(Page-level text extractions)
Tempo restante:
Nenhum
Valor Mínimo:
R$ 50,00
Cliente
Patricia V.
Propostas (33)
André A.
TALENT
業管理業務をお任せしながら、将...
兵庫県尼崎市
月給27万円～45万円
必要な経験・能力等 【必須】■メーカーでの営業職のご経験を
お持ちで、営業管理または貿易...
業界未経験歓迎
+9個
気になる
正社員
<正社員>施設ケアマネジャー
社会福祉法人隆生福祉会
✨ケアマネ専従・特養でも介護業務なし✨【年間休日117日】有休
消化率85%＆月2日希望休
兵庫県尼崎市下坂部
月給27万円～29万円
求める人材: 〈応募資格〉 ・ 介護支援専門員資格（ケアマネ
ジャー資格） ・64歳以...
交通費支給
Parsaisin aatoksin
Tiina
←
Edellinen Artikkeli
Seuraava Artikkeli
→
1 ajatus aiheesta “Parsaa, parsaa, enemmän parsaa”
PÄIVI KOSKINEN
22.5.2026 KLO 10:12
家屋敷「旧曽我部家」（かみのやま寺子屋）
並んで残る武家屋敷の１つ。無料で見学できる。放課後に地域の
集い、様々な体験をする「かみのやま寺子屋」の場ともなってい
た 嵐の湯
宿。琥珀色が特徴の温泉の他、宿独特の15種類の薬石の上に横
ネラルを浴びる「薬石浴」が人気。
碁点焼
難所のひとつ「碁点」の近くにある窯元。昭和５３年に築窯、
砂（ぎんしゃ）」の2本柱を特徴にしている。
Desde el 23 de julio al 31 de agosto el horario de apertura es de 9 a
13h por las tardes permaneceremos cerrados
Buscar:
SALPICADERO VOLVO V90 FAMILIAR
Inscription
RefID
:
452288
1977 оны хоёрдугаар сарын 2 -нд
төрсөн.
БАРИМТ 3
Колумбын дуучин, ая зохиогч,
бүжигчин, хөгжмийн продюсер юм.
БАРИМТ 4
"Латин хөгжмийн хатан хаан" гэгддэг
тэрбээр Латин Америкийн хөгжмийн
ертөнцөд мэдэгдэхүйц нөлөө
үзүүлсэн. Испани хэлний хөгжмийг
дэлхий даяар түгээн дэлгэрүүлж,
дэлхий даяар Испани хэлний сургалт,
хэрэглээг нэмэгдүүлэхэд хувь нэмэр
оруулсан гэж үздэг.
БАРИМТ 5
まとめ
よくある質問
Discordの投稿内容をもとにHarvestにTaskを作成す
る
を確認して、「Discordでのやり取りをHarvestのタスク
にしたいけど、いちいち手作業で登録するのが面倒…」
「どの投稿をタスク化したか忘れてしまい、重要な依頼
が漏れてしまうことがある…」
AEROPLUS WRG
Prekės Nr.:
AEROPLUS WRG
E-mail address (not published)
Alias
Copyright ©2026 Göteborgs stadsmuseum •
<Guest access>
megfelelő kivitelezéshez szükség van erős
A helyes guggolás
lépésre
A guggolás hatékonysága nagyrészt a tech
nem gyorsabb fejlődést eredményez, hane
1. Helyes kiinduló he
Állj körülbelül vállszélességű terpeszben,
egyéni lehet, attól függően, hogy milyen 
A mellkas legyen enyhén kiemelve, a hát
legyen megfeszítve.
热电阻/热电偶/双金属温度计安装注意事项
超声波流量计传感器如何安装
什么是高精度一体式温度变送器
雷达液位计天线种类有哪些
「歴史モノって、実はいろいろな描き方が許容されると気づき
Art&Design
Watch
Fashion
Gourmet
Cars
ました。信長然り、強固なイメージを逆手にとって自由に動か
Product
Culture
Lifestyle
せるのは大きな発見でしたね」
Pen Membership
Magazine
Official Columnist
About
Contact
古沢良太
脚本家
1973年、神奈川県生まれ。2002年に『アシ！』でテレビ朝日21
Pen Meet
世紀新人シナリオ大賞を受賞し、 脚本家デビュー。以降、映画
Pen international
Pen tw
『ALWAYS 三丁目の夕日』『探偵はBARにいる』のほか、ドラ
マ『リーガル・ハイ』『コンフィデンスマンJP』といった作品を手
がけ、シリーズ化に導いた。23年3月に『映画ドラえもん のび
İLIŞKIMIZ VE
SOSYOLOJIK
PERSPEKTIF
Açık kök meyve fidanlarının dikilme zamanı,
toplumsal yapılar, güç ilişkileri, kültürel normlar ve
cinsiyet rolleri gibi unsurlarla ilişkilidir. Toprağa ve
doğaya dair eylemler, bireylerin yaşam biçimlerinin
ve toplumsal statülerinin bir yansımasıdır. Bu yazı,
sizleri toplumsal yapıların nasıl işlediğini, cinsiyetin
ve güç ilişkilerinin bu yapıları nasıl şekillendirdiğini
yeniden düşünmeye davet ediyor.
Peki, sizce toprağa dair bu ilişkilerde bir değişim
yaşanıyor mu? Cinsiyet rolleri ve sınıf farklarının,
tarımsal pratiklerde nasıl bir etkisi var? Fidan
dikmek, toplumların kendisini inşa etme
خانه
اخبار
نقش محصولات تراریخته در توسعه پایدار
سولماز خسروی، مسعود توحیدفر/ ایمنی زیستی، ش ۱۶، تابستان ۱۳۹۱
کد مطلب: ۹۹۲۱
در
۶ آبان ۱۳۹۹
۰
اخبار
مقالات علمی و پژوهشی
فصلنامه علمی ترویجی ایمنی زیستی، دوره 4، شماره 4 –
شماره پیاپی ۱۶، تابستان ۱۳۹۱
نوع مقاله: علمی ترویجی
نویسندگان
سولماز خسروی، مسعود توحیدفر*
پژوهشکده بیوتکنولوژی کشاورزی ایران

• [What you should do] Repeat each line above exactly as written.

• [Output of the exercise]
Tempo restante:
Nenhum
Valor Mínimo:
R$ 50,00
Cliente
Patricia V.
Propostas (33)
André A.
TALENT
業管理業務をお任せしながら、将...
兵庫県尼崎市
月給27万円～45万円
必要な経験・能力等 【必須】■メーカーでの営業職のご経験を
お持ちで、営業管理または貿易...
業界未経験歓迎
+9個
気になる
正社員
<正社員>施設ケアマネジャー
社会福祉法人隆生福祉会
✨ケアマネ専従・特養でも介護業務なし✨【年間休日117日】有休
消化率85%＆月2日希望休
兵庫県尼崎市下坂部
月給27万円～29万円
求める人材: 〈応募資格〉 ・ 介護支援専門員資格（ケアマネ
ジャー資格） ・64歳以...
交通費支給
Parsaisin aatoksin
Tiina
←
Edellinen Artikkeli
Seuraava Artikkeli
→
1 ajatus aiheesta “Parsaa, parsaa, enemmän parsaa”
PÄIVI KOSKINEN
22.5.2026 KLO 10:12
家屋敷「旧曽我部家」（かみのやま寺子屋）
並んで残る武家屋敷の１つ。無料で見学できる。放課後に地域の
集い、様々な体験をする「かみのやま寺子屋」の場ともなってい
た 嵐の湯
宿。琥珀色が特徴の温泉の他、宿独特の15種類の薬石の上に横
ネラルを浴びる「薬石浴」が人気。
碁点焼
難所のひとつ「碁点」の近くにある窯元。昭和５３年に築窯、
砂（ぎんしゃ）」の2本柱を特徴にしている。
Desde el 23 de julio al 31 de agosto el horario de apertura es de 9 a
13h por las tardes permaneceremos cerrados
Buscar:
SALPICADERO VOLVO V90 FAMILIAR
Inscription
RefID
:
452288
1977 оны хоёрдугаар сарын 2 -нд
төрсөн.
БАРИМТ 3
Колумбын дуучин, ая зохиогч,
бүжигчин, хөгжмийн продюсер юм.
БАРИМТ 4
"Латин хөгжмийн хатан хаан" гэгддэг
тэрбээр Латин Америкийн хөгжмийн
ертөнцөд мэдэгдэхүйц нөлөө
үзүүлсэн. Испани хэлний хөгжмийг
дэлхий даяар түгээн дэлгэрүүлж,
дэлхий даяар Испани хэлний сургалт,
хэрэглээг нэмэгдүүлэхэд хувь нэмэр
оруулсан гэж үздэг.
БАРИМТ 5
まとめ
よくある質問
Discordの投稿内容をもとにHarvestにTaskを作成す
る
を確認して、「Discordでのやり取りをHarvestのタスク
にしたいけど、いちいち手作業で登録するのが面倒…」
「どの投稿をタスク化したか忘れてしまい、重要な依頼
が漏れてしまうことがある…」
AEROPLUS WRG
Prekės Nr.:
AEROPLUS WRG
E-mail address (not published)
Alias
Copyright ©2026 Göteborgs stadsmuseum •
<Guest access>
megfelelő kivitelezéshez szükség van erős
A helyes guggolás
lépésre
A guggolás hatékonysága nagyrészt a tech
nem gyorsabb fejlődést eredményez, hane
1. Helyes kiinduló he
Állj körülbelül vállszélességű terpeszben,
egyéni lehet, attól függően, hogy milyen 
A mellkas legyen enyhén kiemelve, a hát
legyen megfeszítve.
热电阻/热电偶/双金属温度计安装注意事项
超声波流量计传感器如何安装
什么是高精度一体式温度变送器
雷达液位计天线种类有哪些
「歴史モノって、実はいろいろな描き方が許容されると気づき
Art&Design
Watch
Fashion
Gourmet
Cars
ました。信長然り、強固なイメージを逆手にとって自由に動か
Product
Culture
Lifestyle
せるのは大きな発見でしたね」
Pen Membership
Magazine
Official Columnist
About
Contact
古沢良太
脚本家
1973年、神奈川県生まれ。2002年に『アシ！』でテレビ朝日21
Pen Meet
世紀新人シナリオ大賞を受賞し、 脚本家デビュー。以降、映画
Pen international
Pen tw
『ALWAYS 三丁目の夕日』『探偵はBARにいる』のほか、ドラ
マ『リーガル・ハイ』『コンフィデンスマンJP』といった作品を手
がけ、シリーズ化に導いた。23年3月に『映画ドラえもん のび
İLIŞKIMIZ VE
SOSYOLOJIK
PERSPEKTIF
Açık kök meyve fidanlarının dikilme zamanı,
toplumsal yapılar, güç ilişkileri, kültürel normlar ve
cinsiyet rolleri gibi unsurlarla ilişkilidir. Toprağa ve
doğaya dair eylemler, bireylerin yaşam biçimlerinin
ve toplumsal statülerinin bir yansımasıdır. Bu yazı,
sizleri toplumsal yapıların nasıl işlediğini, cinsiyetin
ve güç ilişkilerinin bu yapıları nasıl şekillendirdiğini
yeniden düşünmeye davet ediyor.
Peki, sizce toprağa dair bu ilişkilerde bir değişim
yaşanıyor mu? Cinsiyet rolleri ve sınıf farklarının,
tarımsal pratiklerde nasıl bir etkisi var? Fidan
dikmek, toplumların kendisini inşa etme
خانه
اخبار
نقش محصولات تراریخته در توسعه پایدار
سولماز خسروی، مسعود توحیدفر/ ایمنی زیستی، ش ۱۶، تابستان ۱۳۹۱
کد مطلب: ۹۹۲۱
در
۶ آبان ۱۳۹۹
۰
اخبار
مقالات علمی و پژوهشی
فصلنامه علمی ترویجی ایمنی زیستی، دوره 4، شماره 4 –
شماره پیاپی ۱۶، تابستان ۱۳۹۱
نوع مقاله: علمی ترویجی
نویسندگان
سولماز خسروی، مسعود توحیدفر*
پژوهشکده بیوتکنولوژی کشاورزی ایران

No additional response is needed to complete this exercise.